[Opening TEXT UNDER STUDY section]
Katherine Anne Porter's uneasy relationship with her home
state has become increasingly important to discussions of
her life and work. Born in the now-gone community of Indian
Creek and raised in Kyle, Porter is tied to Texas by three
major events that occurred during her career.
In 1939 she expected to receive the Texas Institute of
Letters Award for "Best Texas Book" only to be insulted
when the award went to folklorist J. Frank Dobie. In the
1950s she accepted an invitation to lecture at the
University of Texas at Austin. During her visit to present
that lecture, Porter began to believe that UT would build a
library and name it after her, Texas' most famous literary
daughter. But somehow she and UT President Harry Ransom
miscommunicated, and Porter left her materials to the
McKeldin Library at the University of Maryland. Finally, in
1976 she returned to Texas to receive recognition from Howard
Payne University in Brownwood. On that trip she visited her
mother's grave in the little cemetery at Indian Creek and
decided that her remains on her death belonged beside her
mother. So Porter finally returned to the state she had fled
early in her life.
[Closing TEXT UNDER STUDY section]
INSTRUCTION → Write the next part of the passage on Katherine Anne Porter and Texas, starting right after its last sentence. The items that follow aren't needed for anything here.
[Opening INFORMATION PROVIDED section]
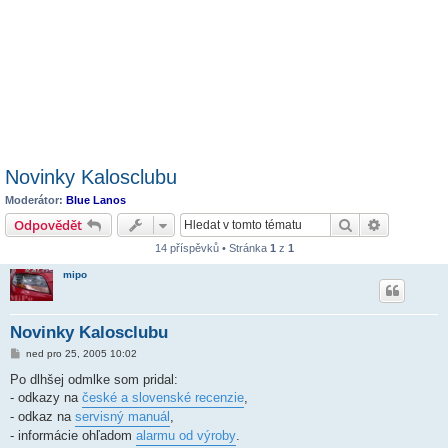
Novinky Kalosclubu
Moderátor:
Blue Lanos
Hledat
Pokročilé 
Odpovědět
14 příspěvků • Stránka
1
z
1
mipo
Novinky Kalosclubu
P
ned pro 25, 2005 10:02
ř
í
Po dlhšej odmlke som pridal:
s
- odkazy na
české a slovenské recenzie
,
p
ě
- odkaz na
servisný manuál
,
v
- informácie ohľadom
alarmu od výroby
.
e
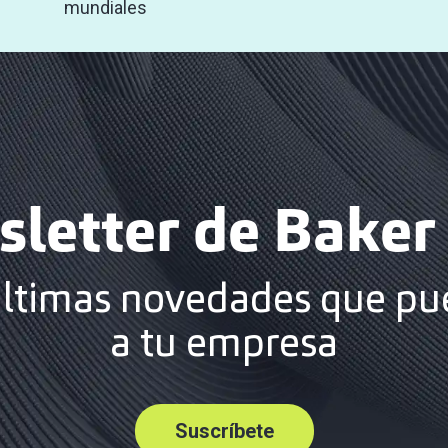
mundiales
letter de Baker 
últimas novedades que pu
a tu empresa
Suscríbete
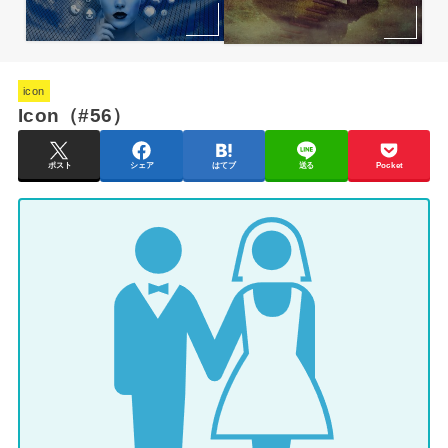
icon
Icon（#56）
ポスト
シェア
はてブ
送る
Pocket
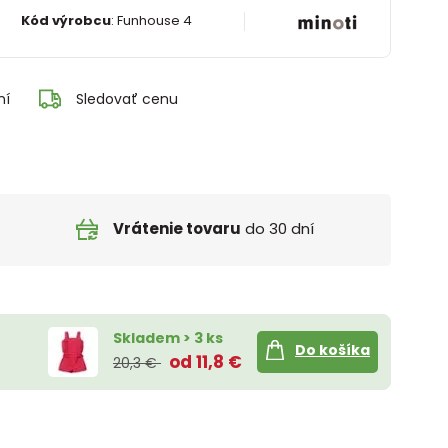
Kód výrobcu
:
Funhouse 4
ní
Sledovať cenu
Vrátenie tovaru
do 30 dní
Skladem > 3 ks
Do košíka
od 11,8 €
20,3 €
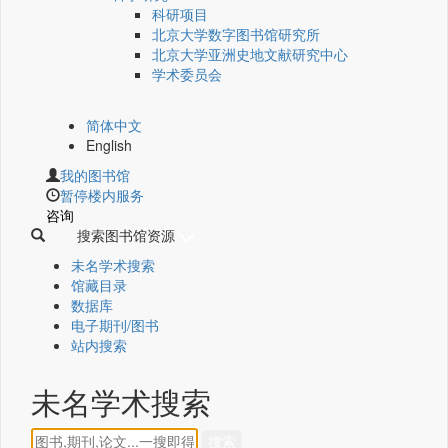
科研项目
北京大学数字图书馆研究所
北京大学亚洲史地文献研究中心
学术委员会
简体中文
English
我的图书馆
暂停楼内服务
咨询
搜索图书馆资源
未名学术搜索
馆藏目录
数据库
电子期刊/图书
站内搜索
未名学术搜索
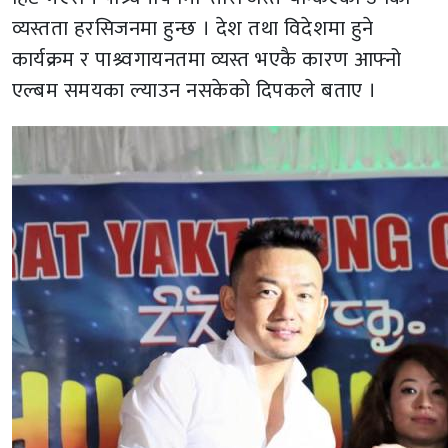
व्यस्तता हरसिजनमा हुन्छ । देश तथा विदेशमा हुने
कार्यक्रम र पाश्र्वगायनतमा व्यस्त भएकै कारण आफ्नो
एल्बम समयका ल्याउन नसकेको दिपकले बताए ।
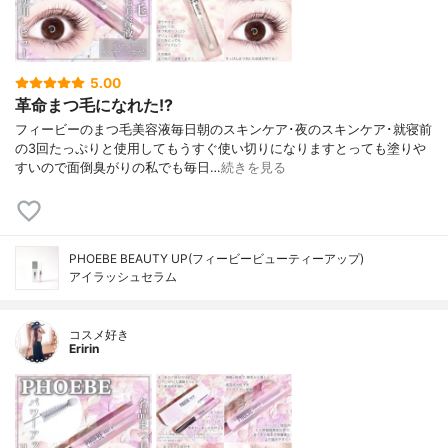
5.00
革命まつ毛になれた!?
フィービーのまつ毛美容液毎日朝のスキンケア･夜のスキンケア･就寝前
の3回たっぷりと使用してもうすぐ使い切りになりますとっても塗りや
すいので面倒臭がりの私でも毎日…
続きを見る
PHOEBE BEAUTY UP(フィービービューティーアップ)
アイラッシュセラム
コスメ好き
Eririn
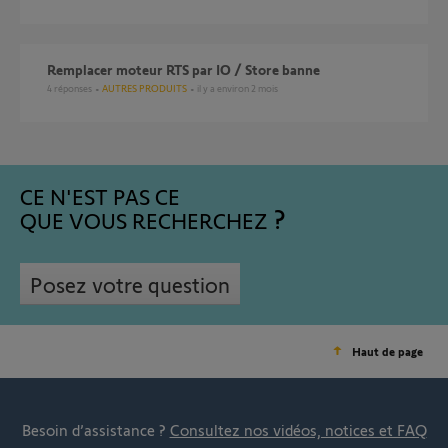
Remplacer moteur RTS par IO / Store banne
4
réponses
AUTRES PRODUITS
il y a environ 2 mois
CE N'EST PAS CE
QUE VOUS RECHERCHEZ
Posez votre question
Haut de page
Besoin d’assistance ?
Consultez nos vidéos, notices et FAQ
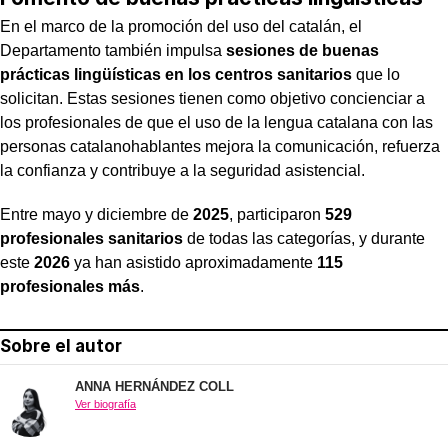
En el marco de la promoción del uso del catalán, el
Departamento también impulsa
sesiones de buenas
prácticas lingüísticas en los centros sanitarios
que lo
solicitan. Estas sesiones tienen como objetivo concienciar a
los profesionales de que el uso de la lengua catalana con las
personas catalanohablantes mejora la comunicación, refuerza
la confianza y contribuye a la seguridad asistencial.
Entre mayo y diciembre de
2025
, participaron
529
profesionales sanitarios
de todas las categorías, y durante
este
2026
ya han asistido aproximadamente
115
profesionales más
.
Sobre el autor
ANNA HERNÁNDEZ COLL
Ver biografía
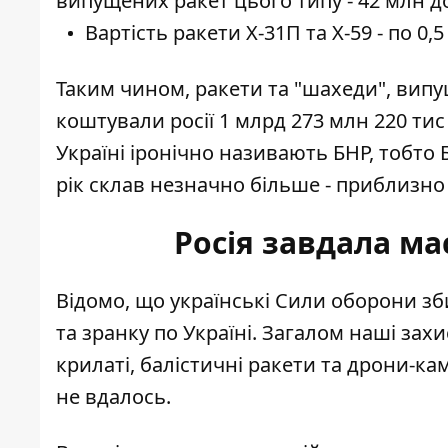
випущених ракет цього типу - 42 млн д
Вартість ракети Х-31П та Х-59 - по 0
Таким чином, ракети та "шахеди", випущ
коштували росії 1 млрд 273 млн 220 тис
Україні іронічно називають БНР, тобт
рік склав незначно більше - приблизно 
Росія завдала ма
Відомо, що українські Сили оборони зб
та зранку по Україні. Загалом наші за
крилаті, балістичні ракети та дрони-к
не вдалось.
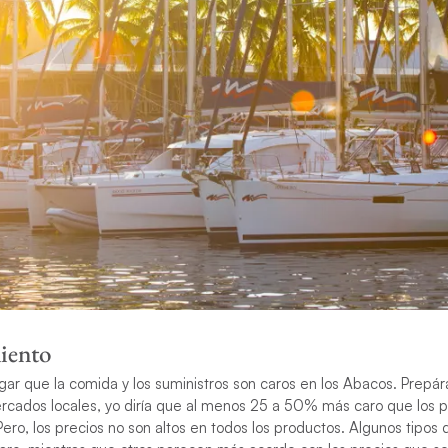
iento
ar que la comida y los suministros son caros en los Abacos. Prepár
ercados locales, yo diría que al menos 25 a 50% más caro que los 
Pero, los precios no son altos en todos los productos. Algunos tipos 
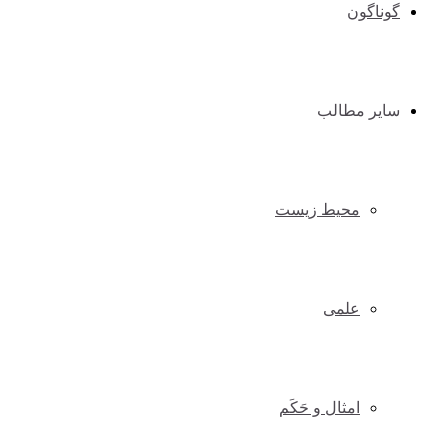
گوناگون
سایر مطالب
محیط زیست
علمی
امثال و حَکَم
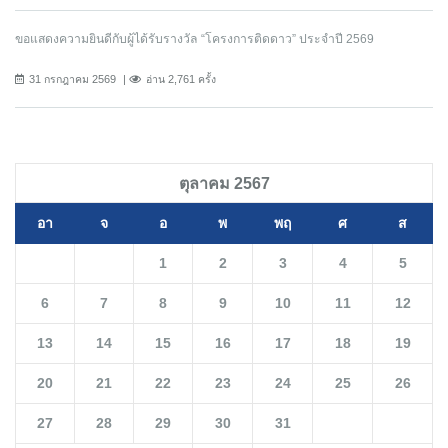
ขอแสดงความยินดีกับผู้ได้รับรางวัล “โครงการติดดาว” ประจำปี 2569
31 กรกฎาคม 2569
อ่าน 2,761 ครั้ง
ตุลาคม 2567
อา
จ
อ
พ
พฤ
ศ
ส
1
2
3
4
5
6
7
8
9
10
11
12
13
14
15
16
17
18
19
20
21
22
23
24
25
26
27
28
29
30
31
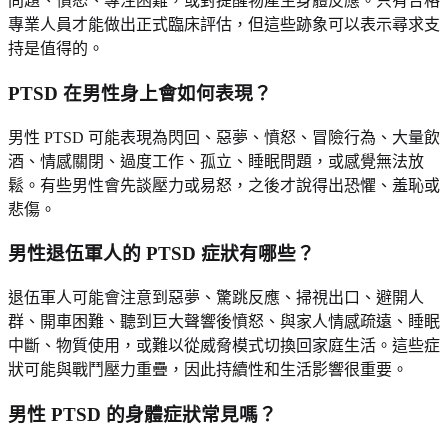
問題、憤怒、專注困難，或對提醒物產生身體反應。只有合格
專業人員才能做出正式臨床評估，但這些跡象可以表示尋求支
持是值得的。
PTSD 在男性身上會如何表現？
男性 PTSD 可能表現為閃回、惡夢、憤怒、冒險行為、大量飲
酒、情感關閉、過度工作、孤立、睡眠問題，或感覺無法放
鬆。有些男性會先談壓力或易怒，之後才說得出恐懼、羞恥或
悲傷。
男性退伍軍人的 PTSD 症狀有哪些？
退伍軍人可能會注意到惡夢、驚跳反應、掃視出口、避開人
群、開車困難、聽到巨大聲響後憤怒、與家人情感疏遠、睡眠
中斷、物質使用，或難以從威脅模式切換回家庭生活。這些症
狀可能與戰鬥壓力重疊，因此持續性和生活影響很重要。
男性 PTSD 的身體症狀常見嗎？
[Closing INFORMATION PROVIDED section]
YOUR RESPONSE →
The essays in this collection are based primarily upon a
symposium held in May 1998 at Southwest Texas State University
in San Marcos. The collection includes essays by both scholars
of Porter's work and of Texas literature. Some concern specific
aspects of her life, such as her love for her birthday or her
marital record. Others focus on the main elements of her
relationship with Texas, while still others deal with specific
works, often relating them to her Texas heritage. This important
addition to Porter studies provides new insight into the ways
in which Porter's Texas heritage shaped her life and her fiction.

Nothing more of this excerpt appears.